River Street Reviews: Catherine Owen reviews nighstead by David Martin

nightstead by David Martin, Palimpsest Press

In The English Elegy, Peter Sacks notes that the elegiac mode presents with a “dense matrix,” one composed of techniques such as “the use of repetition and refrain…reiterated questions” and tropes that evoke “the movement from grief to consolation.” David Martin’s nightstead is, both overtly and slantwise, a book-length elegy for his brother Ron, who died by suicide at 23. Martin, adept at formal and post-structural innovations in all his books, from the poly-vocalities of Tar Swan to the diction diminuendos of Limited Verse, draws further on his endless willingness to undertake the deep experiment, in this case, to chart the irrecoverable. 

One of my favorite quotes about form in general comes from Richard Kenney who underscores that forms, “are not at root quaint cultural artifacts, they’re Darwinian solutions proposed by human neurology.” In grief, the poet can be given lingual passageways, forms as translations of loss, sigils of mourning. Martin, throughout Parts I and II, like a tickertape of pain on the base of the pages, runs a series of Joe Brainard-style “Do you remember” sentences (“do you remember listening to country music on the long drive home after the funeral?”… “do you remember standing next to me by a tree while waving a Canada flag?”) plumbing memories of his deceased brother, a highly effective emotional punctum that courses below and through the less emotive syntactical and rhyming pieces above. For the former, there are ee cummings-reminiscent wrenching apart of words as in “Mole”  


and for the latter, the archaic spell of a piece like “Charm” that unwinds a life numerically down to its repeated “none.”  


Martin risks spaces, silences. The titular poem is only a raying-out of Anglo-Saxon compound words but the fusions, from “moonlawn” to “sleepwreck” amid a surfeit of blank page, allow all the absences to know attendance. He is also fiercely adept at traditional forms such as the triolet (All-Ages Show), the sonnet (Calgary Racing Pigeon Club for one), and other stanzaic structures (the period-less enjambments in the sestets of Case History, for instance). But even though more scattershot pieces like the visual river one (“flows south we sta/rt with rain at landing neopre/ne skin-layers and raft hefted o/ver the bar”) are less satisfying to read, they are essential in their contrapuntal context, echoing how grieving ruptures, then leaps to seeking excessive meaning, as in Martin’s concordance and definition pieces. 

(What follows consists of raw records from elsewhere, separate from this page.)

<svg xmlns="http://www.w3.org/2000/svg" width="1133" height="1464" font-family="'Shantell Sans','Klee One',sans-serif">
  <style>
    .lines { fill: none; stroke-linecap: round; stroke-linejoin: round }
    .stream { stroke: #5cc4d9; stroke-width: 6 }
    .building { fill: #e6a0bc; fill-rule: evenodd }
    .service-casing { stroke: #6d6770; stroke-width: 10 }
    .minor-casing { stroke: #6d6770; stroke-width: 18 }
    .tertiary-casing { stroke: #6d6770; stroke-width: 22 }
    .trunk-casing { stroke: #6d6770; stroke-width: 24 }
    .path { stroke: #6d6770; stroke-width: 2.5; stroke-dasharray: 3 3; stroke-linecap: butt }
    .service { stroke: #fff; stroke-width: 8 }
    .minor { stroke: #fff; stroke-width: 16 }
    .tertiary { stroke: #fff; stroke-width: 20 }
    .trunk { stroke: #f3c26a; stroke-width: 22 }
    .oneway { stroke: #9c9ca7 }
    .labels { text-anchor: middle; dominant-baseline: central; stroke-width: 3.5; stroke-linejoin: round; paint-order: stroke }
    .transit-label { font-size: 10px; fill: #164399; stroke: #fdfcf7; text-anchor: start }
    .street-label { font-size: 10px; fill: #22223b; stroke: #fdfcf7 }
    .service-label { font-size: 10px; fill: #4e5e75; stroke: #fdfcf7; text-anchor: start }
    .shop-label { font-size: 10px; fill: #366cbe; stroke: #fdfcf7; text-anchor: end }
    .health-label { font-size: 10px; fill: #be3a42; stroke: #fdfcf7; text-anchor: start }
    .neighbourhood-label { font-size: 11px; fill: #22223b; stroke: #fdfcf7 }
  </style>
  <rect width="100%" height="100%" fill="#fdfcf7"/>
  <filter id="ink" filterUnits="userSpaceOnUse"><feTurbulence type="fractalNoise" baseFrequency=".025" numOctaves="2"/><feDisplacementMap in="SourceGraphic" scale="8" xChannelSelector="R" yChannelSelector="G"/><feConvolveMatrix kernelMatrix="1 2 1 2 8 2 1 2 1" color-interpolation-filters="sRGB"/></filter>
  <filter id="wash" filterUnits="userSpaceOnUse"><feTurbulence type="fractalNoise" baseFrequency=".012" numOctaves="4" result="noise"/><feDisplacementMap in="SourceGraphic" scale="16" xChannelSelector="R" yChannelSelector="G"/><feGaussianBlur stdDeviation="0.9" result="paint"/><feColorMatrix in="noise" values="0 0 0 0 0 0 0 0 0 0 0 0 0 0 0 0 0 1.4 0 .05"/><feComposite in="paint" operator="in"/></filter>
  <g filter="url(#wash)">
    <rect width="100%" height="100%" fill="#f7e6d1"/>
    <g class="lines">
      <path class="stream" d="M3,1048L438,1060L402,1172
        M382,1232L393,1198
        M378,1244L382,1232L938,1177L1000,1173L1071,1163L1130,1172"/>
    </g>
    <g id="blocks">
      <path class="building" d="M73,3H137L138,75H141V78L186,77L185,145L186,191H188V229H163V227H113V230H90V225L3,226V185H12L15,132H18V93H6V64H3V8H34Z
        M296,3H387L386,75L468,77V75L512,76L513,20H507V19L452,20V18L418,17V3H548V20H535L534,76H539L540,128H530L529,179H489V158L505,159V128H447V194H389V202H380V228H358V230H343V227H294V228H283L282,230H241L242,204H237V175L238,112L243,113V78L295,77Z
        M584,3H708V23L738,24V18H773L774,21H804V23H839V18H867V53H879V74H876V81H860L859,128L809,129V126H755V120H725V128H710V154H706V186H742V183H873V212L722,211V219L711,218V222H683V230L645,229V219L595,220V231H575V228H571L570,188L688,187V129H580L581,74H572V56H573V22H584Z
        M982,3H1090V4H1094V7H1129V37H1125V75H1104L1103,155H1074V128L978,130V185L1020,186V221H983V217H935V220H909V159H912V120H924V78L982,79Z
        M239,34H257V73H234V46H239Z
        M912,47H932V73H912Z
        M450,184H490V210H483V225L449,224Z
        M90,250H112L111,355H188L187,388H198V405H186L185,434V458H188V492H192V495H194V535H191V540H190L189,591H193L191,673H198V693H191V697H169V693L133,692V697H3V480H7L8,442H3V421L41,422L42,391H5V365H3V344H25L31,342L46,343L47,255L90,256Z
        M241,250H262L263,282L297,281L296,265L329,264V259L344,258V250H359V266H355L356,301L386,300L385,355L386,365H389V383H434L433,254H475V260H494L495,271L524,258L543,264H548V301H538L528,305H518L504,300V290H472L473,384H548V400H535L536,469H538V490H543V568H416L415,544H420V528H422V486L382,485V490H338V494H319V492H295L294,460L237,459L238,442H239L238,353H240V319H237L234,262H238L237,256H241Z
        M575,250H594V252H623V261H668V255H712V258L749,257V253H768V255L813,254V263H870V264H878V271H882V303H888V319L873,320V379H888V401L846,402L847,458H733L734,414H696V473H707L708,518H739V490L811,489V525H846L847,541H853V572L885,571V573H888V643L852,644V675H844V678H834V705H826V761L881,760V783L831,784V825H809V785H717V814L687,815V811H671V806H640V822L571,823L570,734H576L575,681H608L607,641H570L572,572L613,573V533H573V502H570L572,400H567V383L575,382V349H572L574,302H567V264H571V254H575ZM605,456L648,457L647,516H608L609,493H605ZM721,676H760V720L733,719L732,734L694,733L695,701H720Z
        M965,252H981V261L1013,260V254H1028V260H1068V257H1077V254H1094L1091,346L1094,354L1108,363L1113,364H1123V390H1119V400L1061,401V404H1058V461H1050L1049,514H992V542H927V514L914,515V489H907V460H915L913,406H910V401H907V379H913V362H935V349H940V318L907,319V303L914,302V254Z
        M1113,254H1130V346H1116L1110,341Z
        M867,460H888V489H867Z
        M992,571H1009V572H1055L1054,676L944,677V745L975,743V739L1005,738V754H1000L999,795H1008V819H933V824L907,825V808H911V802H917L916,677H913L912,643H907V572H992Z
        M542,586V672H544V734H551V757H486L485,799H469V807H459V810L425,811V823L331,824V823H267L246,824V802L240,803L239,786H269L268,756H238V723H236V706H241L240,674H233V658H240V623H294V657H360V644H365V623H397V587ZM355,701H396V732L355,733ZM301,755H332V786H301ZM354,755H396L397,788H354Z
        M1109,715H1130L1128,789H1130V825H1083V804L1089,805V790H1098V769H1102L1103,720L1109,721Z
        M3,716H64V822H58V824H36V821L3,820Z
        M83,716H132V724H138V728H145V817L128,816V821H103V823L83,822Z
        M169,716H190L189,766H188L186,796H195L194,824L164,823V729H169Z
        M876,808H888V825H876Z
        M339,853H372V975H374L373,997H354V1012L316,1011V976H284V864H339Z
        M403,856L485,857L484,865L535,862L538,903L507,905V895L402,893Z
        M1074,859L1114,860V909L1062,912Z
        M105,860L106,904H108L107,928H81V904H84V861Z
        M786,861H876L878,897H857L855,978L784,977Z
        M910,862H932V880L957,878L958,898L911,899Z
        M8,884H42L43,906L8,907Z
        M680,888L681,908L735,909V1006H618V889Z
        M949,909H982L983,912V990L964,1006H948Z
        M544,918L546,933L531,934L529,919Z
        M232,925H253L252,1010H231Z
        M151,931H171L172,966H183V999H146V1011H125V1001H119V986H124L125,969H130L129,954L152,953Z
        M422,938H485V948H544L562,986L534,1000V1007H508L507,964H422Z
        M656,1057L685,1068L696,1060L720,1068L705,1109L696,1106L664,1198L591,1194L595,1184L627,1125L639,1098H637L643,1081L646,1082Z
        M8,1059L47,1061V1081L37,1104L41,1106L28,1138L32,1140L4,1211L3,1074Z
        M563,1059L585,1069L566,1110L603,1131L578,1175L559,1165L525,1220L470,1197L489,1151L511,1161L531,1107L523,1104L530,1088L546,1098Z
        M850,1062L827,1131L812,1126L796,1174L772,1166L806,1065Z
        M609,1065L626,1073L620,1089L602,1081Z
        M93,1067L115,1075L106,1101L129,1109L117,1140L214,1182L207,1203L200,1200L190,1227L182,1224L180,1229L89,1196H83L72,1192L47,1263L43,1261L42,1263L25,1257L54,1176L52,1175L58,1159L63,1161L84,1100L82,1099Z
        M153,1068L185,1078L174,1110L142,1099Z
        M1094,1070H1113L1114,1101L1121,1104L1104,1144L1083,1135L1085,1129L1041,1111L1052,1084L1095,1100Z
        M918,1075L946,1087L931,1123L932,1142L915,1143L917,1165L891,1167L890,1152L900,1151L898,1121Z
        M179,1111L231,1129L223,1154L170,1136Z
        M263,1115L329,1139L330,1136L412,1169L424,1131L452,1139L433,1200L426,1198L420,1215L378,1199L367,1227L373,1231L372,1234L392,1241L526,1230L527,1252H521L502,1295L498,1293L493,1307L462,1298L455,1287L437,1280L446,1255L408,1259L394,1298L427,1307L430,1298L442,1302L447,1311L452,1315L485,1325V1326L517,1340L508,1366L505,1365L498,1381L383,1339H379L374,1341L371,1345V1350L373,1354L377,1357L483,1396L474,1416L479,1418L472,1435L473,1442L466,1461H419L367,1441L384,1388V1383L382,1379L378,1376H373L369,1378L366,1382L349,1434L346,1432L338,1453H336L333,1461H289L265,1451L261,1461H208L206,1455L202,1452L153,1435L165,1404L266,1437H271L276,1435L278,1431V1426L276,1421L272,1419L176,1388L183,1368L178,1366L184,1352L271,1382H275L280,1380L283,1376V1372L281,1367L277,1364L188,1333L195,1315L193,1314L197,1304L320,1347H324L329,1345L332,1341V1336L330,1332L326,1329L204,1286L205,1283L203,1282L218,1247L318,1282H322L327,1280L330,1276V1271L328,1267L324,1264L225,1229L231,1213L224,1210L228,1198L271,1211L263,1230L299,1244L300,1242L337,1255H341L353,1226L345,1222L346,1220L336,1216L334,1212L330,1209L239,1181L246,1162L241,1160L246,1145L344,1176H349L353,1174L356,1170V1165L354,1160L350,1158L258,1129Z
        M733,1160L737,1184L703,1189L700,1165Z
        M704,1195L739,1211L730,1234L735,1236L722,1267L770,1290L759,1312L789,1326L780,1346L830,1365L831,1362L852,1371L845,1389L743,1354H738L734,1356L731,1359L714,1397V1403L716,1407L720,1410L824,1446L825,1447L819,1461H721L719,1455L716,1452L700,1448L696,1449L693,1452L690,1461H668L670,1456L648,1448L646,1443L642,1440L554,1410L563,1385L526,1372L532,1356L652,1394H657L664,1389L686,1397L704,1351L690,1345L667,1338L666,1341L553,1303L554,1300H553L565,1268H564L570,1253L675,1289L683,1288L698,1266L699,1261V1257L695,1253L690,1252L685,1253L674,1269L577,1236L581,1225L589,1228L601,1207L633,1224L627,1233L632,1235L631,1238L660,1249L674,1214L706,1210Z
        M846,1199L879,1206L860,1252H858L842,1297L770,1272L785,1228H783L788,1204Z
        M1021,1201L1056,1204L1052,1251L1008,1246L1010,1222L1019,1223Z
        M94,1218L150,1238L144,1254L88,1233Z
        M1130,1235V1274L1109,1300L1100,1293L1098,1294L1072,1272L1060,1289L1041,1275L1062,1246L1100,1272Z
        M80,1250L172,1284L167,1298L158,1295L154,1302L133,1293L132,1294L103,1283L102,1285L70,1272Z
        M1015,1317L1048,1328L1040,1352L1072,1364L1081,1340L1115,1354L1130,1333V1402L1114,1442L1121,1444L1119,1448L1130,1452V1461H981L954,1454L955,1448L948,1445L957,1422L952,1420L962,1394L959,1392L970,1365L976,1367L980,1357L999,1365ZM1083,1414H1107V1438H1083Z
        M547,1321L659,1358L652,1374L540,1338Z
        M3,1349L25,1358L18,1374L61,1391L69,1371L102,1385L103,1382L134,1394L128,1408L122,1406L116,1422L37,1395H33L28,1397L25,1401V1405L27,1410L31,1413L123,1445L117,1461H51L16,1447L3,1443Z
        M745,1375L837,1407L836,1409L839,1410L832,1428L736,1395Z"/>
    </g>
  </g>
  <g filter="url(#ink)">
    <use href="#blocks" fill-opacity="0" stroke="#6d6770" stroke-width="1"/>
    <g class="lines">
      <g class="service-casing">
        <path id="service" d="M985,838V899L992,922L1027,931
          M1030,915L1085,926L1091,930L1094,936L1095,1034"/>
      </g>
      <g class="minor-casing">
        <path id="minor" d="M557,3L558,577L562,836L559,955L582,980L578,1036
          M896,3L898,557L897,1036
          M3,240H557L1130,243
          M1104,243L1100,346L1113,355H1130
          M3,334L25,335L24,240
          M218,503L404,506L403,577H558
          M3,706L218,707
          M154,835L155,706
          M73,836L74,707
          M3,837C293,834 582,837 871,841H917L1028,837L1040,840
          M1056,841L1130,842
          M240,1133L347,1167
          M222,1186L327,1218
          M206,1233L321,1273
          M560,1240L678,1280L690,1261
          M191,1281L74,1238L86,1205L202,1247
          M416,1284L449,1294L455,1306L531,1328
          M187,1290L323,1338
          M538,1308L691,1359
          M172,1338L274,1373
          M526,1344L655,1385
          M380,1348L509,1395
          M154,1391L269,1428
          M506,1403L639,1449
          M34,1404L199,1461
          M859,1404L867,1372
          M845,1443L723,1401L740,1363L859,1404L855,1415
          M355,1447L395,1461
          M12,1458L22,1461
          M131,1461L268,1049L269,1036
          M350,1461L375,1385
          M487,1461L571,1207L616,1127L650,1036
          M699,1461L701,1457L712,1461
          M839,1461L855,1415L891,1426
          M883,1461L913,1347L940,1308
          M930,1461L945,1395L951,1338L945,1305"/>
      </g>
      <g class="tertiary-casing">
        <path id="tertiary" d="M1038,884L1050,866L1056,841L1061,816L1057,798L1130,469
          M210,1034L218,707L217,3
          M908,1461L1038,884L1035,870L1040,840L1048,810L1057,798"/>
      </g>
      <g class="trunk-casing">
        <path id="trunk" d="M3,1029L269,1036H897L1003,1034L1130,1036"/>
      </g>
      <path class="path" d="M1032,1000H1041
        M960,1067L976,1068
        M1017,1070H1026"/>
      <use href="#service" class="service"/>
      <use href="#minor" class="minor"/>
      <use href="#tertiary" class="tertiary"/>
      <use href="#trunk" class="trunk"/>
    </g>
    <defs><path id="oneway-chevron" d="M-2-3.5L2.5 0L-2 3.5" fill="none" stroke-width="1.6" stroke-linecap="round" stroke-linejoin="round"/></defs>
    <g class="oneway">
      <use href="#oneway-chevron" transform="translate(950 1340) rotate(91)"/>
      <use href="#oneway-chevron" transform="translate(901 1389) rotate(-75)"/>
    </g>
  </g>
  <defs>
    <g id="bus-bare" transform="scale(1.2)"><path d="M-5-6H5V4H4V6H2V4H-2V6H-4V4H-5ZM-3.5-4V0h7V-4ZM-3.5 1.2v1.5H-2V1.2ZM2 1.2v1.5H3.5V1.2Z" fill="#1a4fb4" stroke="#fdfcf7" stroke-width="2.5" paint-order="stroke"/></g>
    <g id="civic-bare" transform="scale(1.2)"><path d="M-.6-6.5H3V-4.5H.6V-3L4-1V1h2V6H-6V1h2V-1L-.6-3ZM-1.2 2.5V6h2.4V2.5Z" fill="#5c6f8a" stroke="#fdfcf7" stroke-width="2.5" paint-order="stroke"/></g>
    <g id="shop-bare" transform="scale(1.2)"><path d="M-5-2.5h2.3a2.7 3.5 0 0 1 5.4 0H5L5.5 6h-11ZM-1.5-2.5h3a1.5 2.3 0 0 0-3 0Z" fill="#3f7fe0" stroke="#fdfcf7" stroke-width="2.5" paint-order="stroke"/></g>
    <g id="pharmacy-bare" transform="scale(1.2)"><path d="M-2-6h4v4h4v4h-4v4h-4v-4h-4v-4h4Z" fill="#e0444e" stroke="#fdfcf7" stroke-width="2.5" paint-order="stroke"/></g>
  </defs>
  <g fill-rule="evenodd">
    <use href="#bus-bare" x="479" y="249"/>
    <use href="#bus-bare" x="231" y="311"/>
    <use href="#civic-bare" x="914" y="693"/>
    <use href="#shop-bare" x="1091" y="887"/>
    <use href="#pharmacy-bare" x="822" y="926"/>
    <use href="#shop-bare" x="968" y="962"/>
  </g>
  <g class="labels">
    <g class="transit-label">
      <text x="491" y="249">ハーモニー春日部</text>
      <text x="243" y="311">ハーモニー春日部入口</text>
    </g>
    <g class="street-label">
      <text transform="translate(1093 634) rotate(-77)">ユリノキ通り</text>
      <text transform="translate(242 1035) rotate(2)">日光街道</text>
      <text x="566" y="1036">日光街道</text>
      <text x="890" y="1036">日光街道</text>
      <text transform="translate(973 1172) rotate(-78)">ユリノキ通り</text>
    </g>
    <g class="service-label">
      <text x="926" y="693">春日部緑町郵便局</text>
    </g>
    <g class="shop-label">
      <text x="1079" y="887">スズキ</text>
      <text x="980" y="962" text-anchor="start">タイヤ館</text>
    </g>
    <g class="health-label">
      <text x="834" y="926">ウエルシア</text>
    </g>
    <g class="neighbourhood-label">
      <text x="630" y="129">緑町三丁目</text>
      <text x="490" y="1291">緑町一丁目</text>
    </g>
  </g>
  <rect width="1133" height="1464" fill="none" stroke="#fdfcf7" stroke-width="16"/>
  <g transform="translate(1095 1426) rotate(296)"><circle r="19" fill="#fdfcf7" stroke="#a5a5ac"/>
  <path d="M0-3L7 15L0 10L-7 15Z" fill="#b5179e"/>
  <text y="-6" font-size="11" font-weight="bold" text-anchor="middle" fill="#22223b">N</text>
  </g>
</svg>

Part III, its core an 11-page accounting of the aftermath of Martin’s brother’s suicide, called “Here, after” is the centerpiece in nightstead. Martin states: “I had to wait a long time before I’d break/into the past,” this collection emerging many years post the loss, emphasizing the depth of processing that one often requires before raw grief can turn into the polished hauntings of art. “Here, after” contains sensorial imagery (the “cold wood” of the casket, the coffee and basket of muffins that seem “a miracle” following the hard early days of death’s tasks) but also the world’s quick indifferences, the “awkward space,” the “shame each year,” the tiny lies one tells in self-protectiveness. So moving and relatable.

Part IV feels like a bit of an anti-climax following this beautifully blunt tour-de-force of mourning but again, its pages of splintered homages to Simonides, the Greek elegist, who “fostered/arcana/of place” and Giordano Bruno, the Italian cosmologist whose heretical theories led to his execution, who “stitched    a codex/of shadow” above random italicized objects (“bone trumpet found in the woods”) feel necessary as the mind must also detach itself from personal ghosts and enter the fragments of history. 

penultimate poem, a slim set of mostly couplets called “Mountain View” is close to an ideal closure as it contains a summation of grief’s rangings: visitations to memorials, realizations of transience, self solacings, as in the image of the geese who “dive heads/into pillows/of themselves.” 

Annie Finch speaks of how a poet needs must find “the right form for the right occasion” but David Martin shows in nightstead that such lengthy mournings require as many ways of phrasing (and dismantling) the elegy as singing brings him.

About Catherine Owen:

In addition to being a thoughtful and incisive literary critic, Catherine Owen is a Vancouverite-Edmontonian and the author of seventeen collections of poetry and prose, the most recent Moving to Delilah (Freehand Books 2024), nominated for both the Al Purdy and Robert Kroetsch awards. She has been writing reviews for 15 years, hosted a poetry podcast for 2.5 years and has run performance series for over 25 years. Her next book is the hybrid-memoir 16 Homes due out from Wolsak & Wynn in Fall 2026.